Follow-up of the patients >2 months of treatment showed complete clinical remission in 19 of 25 patients (76%). In these patients all typical LS lesions (fissuring, white plaques, and inflammatory erythema excluding skin atrophy) disappeared. Partial remission was observed in 1 patient (4%). Patients with complete clinical remission experienced the loss of the subjective symptoms such as pruritus and pain. Despite regular use of pimecrolimus, 5 patients (20%) showed no response and they still had an active disease, although 3 patients experienced improvement of their symptoms.

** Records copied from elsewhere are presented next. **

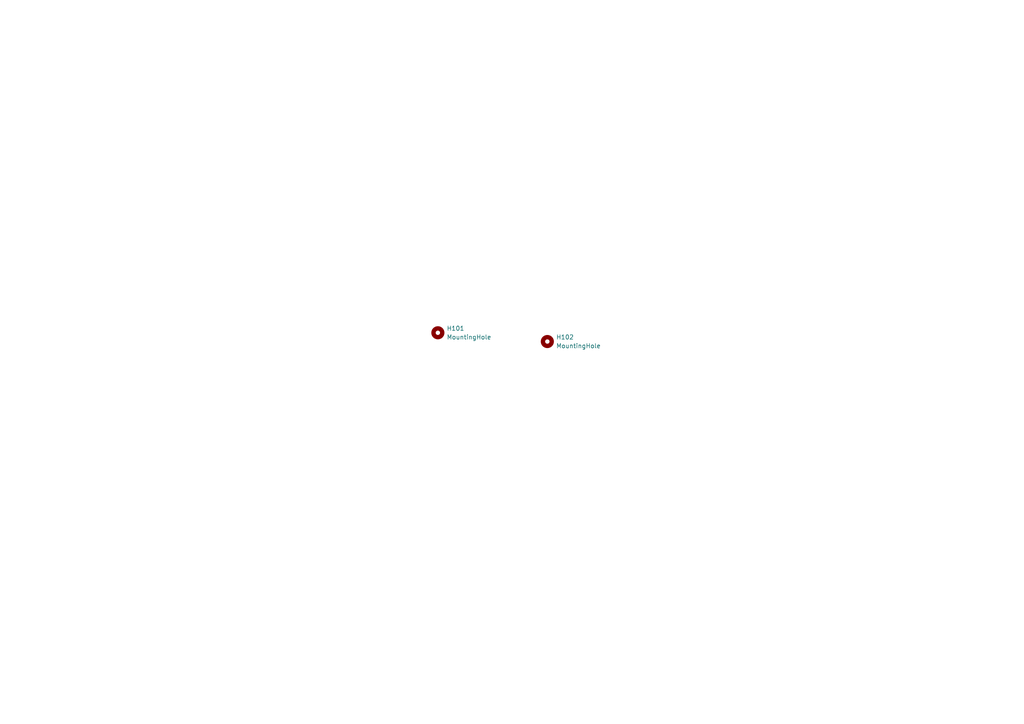
<source format=kicad_sch>
(kicad_sch (version 20211123) (generator eeschema)

  (uuid 6252db49-f011-4722-a973-4e9df115e20a)

  (paper "A4")

  


  (symbol (lib_id "Mechanical:MountingHole") (at 158.75 99.06 0) (unit 1)
    (in_bom yes) (on_board yes) (fields_autoplaced)
    (uuid 79a418ff-85e2-42de-a79e-bb9f205a5240)
    (property "Reference" "H102" (id 0) (at 161.29 97.7899 0)
      (effects (font (size 1.27 1.27)) (justify left))
    )
    (property "Value" "MountingHole" (id 1) (at 161.29 100.3299 0)
      (effects (font (size 1.27 1.27)) (justify left))
    )
    (property "Footprint" "MountingHole:MountingHole_2.7mm_M2.5" (id 2) (at 158.75 99.06 0)
      (effects (font (size 1.27 1.27)) hide)
    )
    (property "Datasheet" "~" (id 3) (at 158.75 99.06 0)
      (effects (font (size 1.27 1.27)) hide)
    )
  )

  (symbol (lib_id "Mechanical:MountingHole") (at 127 96.52 0) (unit 1)
    (in_bom yes) (on_board yes) (fields_autoplaced)
    (uuid 8b9b694d-b7f9-4aea-b519-d9c5141c2f56)
    (property "Reference" "H101" (id 0) (at 129.54 95.2499 0)
      (effects (font (size 1.27 1.27)) (justify left))
    )
    (property "Value" "MountingHole" (id 1) (at 129.54 97.7899 0)
      (effects (font (size 1.27 1.27)) (justify left))
    )
    (property "Footprint" "MountingHole:MountingHole_2.7mm_M2.5" (id 2) (at 127 96.52 0)
      (effects (font (size 1.27 1.27)) hide)
    )
    (property "Datasheet" "~" (id 3) (at 127 96.52 0)
      (effects (font (size 1.27 1.27)) hide)
    )
  )

  (sheet_instances
    (path "/" (page "1"))
  )

  (symbol_instances
    (path "/8b9b694d-b7f9-4aea-b519-d9c5141c2f56"
      (reference "H101") (unit 1) (value "MountingHole") (footprint "MountingHole:MountingHole_2.7mm_M2.5")
    )
    (path "/79a418ff-85e2-42de-a79e-bb9f205a5240"
      (reference "H102") (unit 1) (value "MountingHole") (footprint "MountingHole:MountingHole_2.7mm_M2.5")
    )
  )
)

</source>
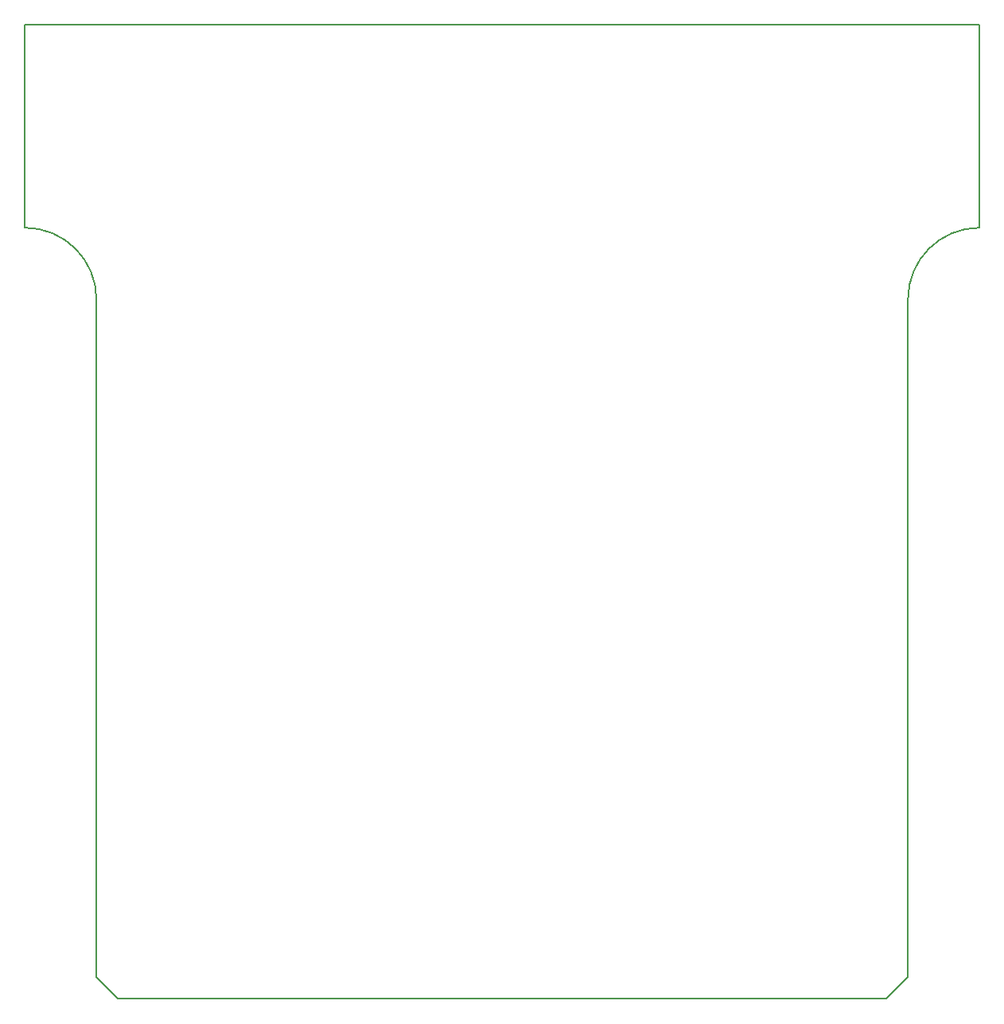
<source format=gbr>
G04 #@! TF.GenerationSoftware,KiCad,Pcbnew,5.1.2-f72e74a~84~ubuntu18.04.1*
G04 #@! TF.CreationDate,2019-08-21T00:14:30+02:00*
G04 #@! TF.ProjectId,Tuareg,54756172-6567-42e6-9b69-6361645f7063,rev?*
G04 #@! TF.SameCoordinates,Original*
G04 #@! TF.FileFunction,Profile,NP*
%FSLAX46Y46*%
G04 Gerber Fmt 4.6, Leading zero omitted, Abs format (unit mm)*
G04 Created by KiCad (PCBNEW 5.1.2-f72e74a~84~ubuntu18.04.1) date 2019-08-21 00:14:30*
%MOMM*%
%LPD*%
G04 APERTURE LIST*
%ADD10C,0.150000*%
%ADD11C,0.200000*%
G04 APERTURE END LIST*
D10*
X77724000Y-73406000D02*
G75*
G02X85344000Y-81026000I0J-7620000D01*
G01*
X171704000Y-81026000D02*
G75*
G02X179324000Y-73406000I7620000J0D01*
G01*
D11*
X171704000Y-153162000D02*
X171704000Y-81026000D01*
X169418000Y-155448000D02*
X171704000Y-153162000D01*
X87630000Y-155448000D02*
X169418000Y-155448000D01*
X87376000Y-155194000D02*
X87630000Y-155448000D01*
X85344000Y-153162000D02*
X87376000Y-155194000D01*
X85344000Y-81026000D02*
X85344000Y-153162000D01*
X77724000Y-51816000D02*
X77724000Y-73406000D01*
X179324000Y-51816000D02*
X179324000Y-73406000D01*
X77724000Y-51816000D02*
X179324000Y-51816000D01*
M02*

</source>
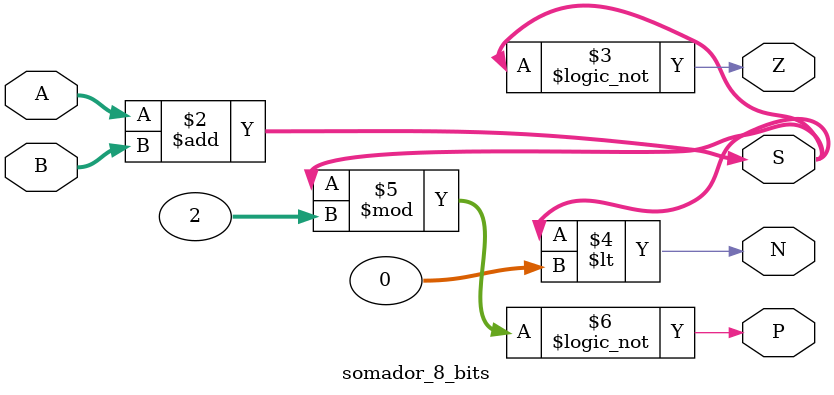
<source format=sv>
/**
Lucas Leones Costa Dos Santos - 121110281
Problema 02 - Somador de 8 bits
*/
parameter Num_bits=8; 
module somador_8_bits(
  input signed [Num_bits-1:0] A, B,
  output logic signed [Num_bits-1:0] S,
  output logic signed Z, N, P);
  
  always_comb 
    begin
	S = A+B;
  	Z = (S == 0);
    N = (S < 0);
    P = (S % 2) == 0;
    end
  
endmodule
</source>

We analyzed histologically and immunohistochemically pretreatment and posttreatment biopsy specimens of 22 patients. Two patients with complete remission and 1 patient with active disease were excluded from the histological and immunohistological studies due to the superficial posttreatment samples not showing dermis adequately.
After treatment, we could not see change in the thickness of epithelium and stromal sclerosis remained the same observed by hematoxylin-eosin–stained sections. However, lymphoid infiltrate identified histomorphologically ranged from scarce to dense lichenoid both in pretreatment and posttreatment samples. Pimecrolimus treatment decreased number of stromal and intraepithelial lymphocytes ( P = .0003 and P = .0045, respectively) ( Figure and Table ). Although achieving clinical remission and patients being symptom free, there was histologically no change in number of lymphocytes in 7 patients (41%) and we still could see active inflammation histologically (moderate or strong) in 4 patients (24%).